We therefore require a different, innovative set of attitudes and behaviors, processes and relationships, skills and capacities that will allow us to bypass and remove these barriers, in ways that do not reinforce the unequal, adversarial assumptions that gave rise to, and continue to justify them. In short, we require a revolution in the way we engage in social, economic and political conflicts, in the forms of problem-solving, decision-making and conflict resolution, — a nonviolent revolution, whose principle methods are those of communication, dialogue and mediation — or what I have described as a conflict revolution.

The third epigraph by Saul Alinsky that opens this introduction fittingly identifies what I believe is the road to this revolution; that is: a shift from isolating, adversarial, power- and rights-based forms of political activity to participatory, collaborative, interest-based forms that seek to strengthen dignity and respect toward others, along with the interactive, collaborative attitudes and behaviors, processes and relationships, skills and capacities that are needed for direct, participatory forms of democracy to evolve and flourish.

To initiate this transformation and allow it to percolate, replicate and expand throughout our social, economic and political systems; to shift our focus from power and rights to interest-based forms of problemsolving, decision-making and conflict resolution; to move from representative to direct, participatory forms of democracy, will require: first, a clear understanding of the nature of both the problem and the solution; second, the kind of popular pressure for which Saul Alinsky was well-known; and third, a new set of conflict resolution attitudes and behaviors, processes and relationships, skills and capacities that can help make the transition easier, more likely and sustainable.

The level of skills and capacities needed to change individual politicians or selected social, economic or political policies are significantly less complex and challenging than those required to alter the nature of power itself, or to introduce new forms of political dialogue and democratic governance that do not legitimize or rely on domination, but seek its eradication.

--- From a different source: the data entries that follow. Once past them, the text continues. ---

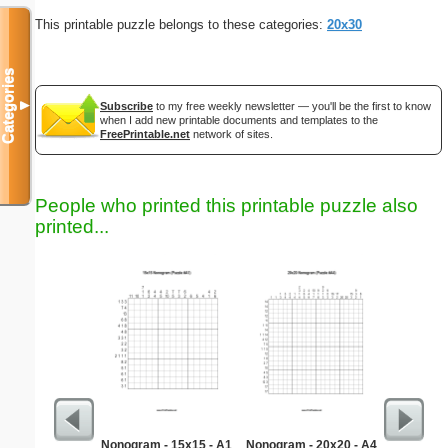
This printable puzzle belongs to these categories:
20x30
Categories
▼
Subscribe
to my free weekly newsletter — you'll be the first to know
when I add new printable documents and templates to the
FreePrintable.net
network of sites.
People who printed this printable puzzle also
printed...
Nonogram - 15x15 - A1
Nonogram - 20x20 - A4
Medium M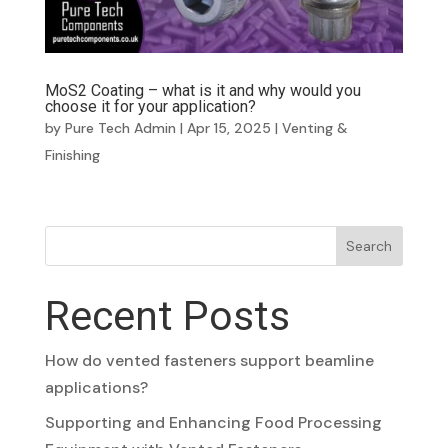
MoS2 Coating – what is it and why would you
choose it for your application?
by
Pure Tech Admin
|
Apr 15, 2025
|
Venting &
Finishing
Search
Recent Posts
How do vented fasteners support beamline
applications?
Supporting and Enhancing Food Processing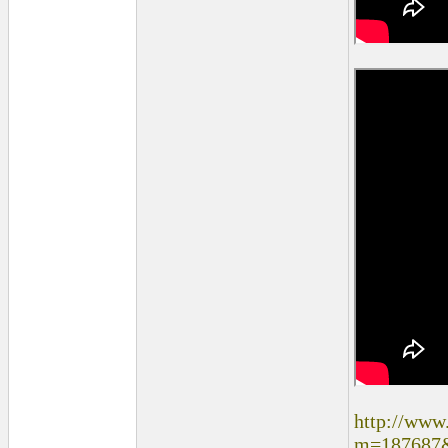
http://www
m=187687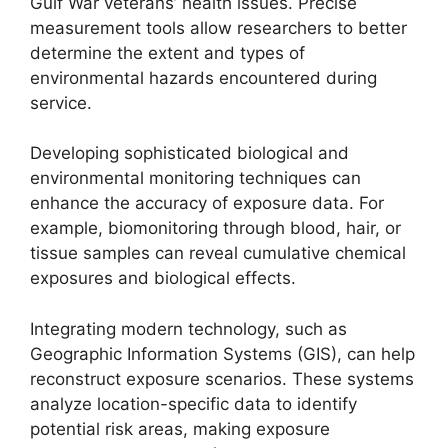
Gulf War veterans’ health issues. Precise
measurement tools allow researchers to better
determine the extent and types of
environmental hazards encountered during
service.
Developing sophisticated biological and
environmental monitoring techniques can
enhance the accuracy of exposure data. For
example, biomonitoring through blood, hair, or
tissue samples can reveal cumulative chemical
exposures and biological effects.
Integrating modern technology, such as
Geographic Information Systems (GIS), can help
reconstruct exposure scenarios. These systems
analyze location-specific data to identify
potential risk areas, making exposure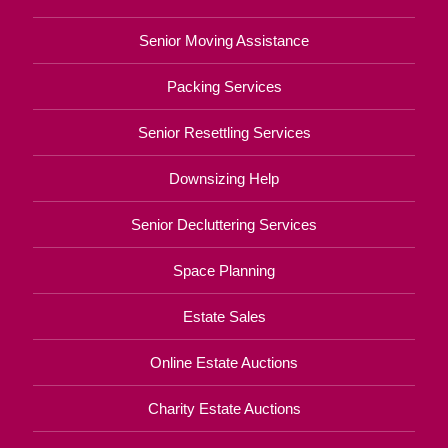
Senior Moving Assistance
Packing Services
Senior Resettling Services
Downsizing Help
Senior Decluttering Services
Space Planning
Estate Sales
Online Estate Auctions
Charity Estate Auctions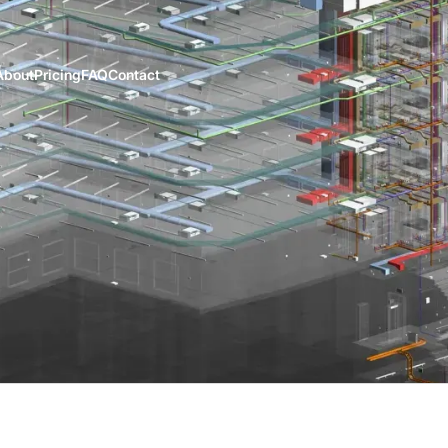
About
Pricing
FAQ
Contact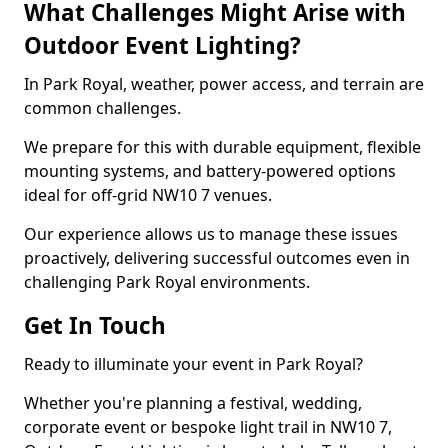
What Challenges Might Arise with
Outdoor Event Lighting?
In Park Royal, weather, power access, and terrain are
common challenges.
We prepare for this with durable equipment, flexible
mounting systems, and battery-powered options
ideal for off-grid NW10 7 venues.
Our experience allows us to manage these issues
proactively, delivering successful outcomes even in
challenging Park Royal environments.
Get In Touch
Ready to illuminate your event in Park Royal?
Whether you're planning a festival, wedding,
corporate event or bespoke light trail in NW10 7,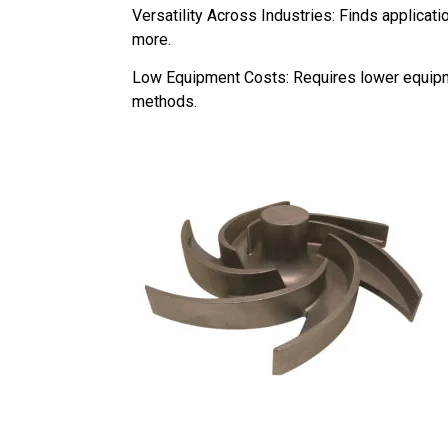
Versatility Across Industries: Finds applicat
more.
Low Equipment Costs: Requires lower equipm
methods.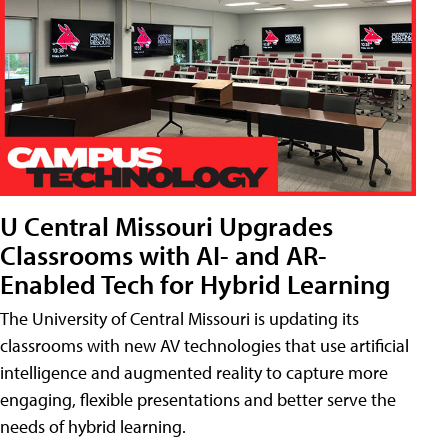
U Central Missouri Upgrades
Classrooms with AI- and AR-
Enabled Tech for Hybrid Learning
The University of Central Missouri is updating its
classrooms with new AV technologies that use artificial
intelligence and augmented reality to capture more
engaging, flexible presentations and better serve the
needs of hybrid learning.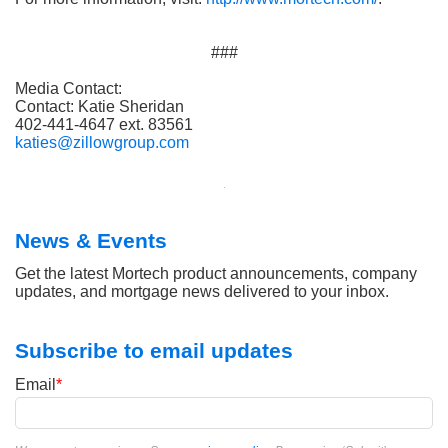
###
Media Contact:
Contact: Katie Sheridan
402-441-4647 ext. 83561
katies@zillowgroup.com
News & Events
Get the latest Mortech product announcements, company
updates, and mortgage news delivered to your inbox.
Subscribe to email updates
Email
*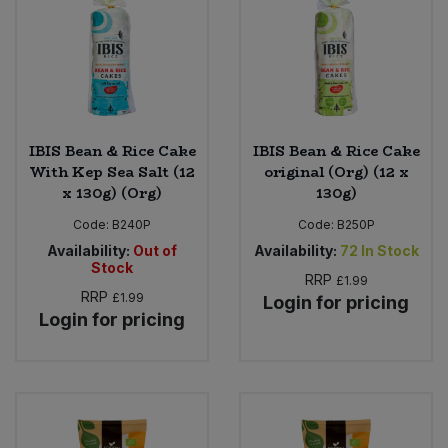
Sweet Snacks
Tofu & Meat Alternatives
Tomato Products
IBIS Bean & Rice Cake
IBIS Bean & Rice Cake
With Kep Sea Salt (12
original (Org) (12 x
x 130g) (Org)
130g)
Vegetables - Tins & Jars
Code:
B240P
Code:
B250P
Availability:
Out of
Availability:
72
In Stock
Stock
RRP
£1.99
RRP
£1.99
Login for pricing
Login for pricing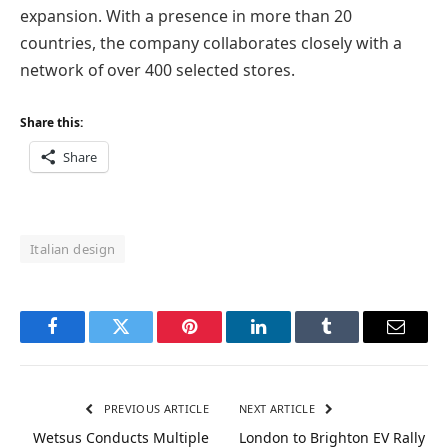
expansion. With a presence in more than 20
countries, the company collaborates closely with a
network of over 400 selected stores.
Share this:
Share
Italian design
Facebook
Twitter
Pinterest
LinkedIn
Tumblr
Email
PREVIOUS ARTICLE
NEXT ARTICLE
Wetsus Conducts Multiple
London to Brighton EV Rally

Domination generally means being at the mercy of the arbitrary will or power of another and controlled by them, regardless of whether that control is exercised directly or indirectly, and regardless of who is subject to it. Domination implies the end of democracy, as it grants a monopoly of social, economic and political control to those who govern — but it also, on an interpersonal level, signifies the loss of genuine relationship, as can be seen in couples and families, schools and workplaces. As a result, it triggers resentment, resistance and revolt, and permits the use of only a limited, inferior, one-sided form of problem-solving. Worst of all, it constricts our capacity for empathy, openness, honesty and awareness, and our ability to feel genuine love or affection for others.

Politics, as will appear more clearly in the chapters that follow, has always consisted of two parts, pitted and warring against each other. On the one hand, it is a form of social problem-solving. On the other hand, it is a method of domination, designed to defend the status, wealth and power of a few over the many they seek to rule or control.

The proposition of this book is that it is possible for us, by developing higher order attitudes and behaviors, processes and relationships, skills and capacities, especially in dialogue and conflict resolution, to improve our ability to resolve chronic political conflicts, by turning our differences into improved relationships and more successful problemsolving, strengthening democracy and reducing the need to dominate others politically.

The key component in producing this shift is public dialogue, which invites people to come together and constructively discuss their differences. For this reason, much of what follows is focused on developing dialogue techniques and searching for ways of applying them to difficult and dangerous political topics, and the chronic conflicts that lie hidden beneath their surface.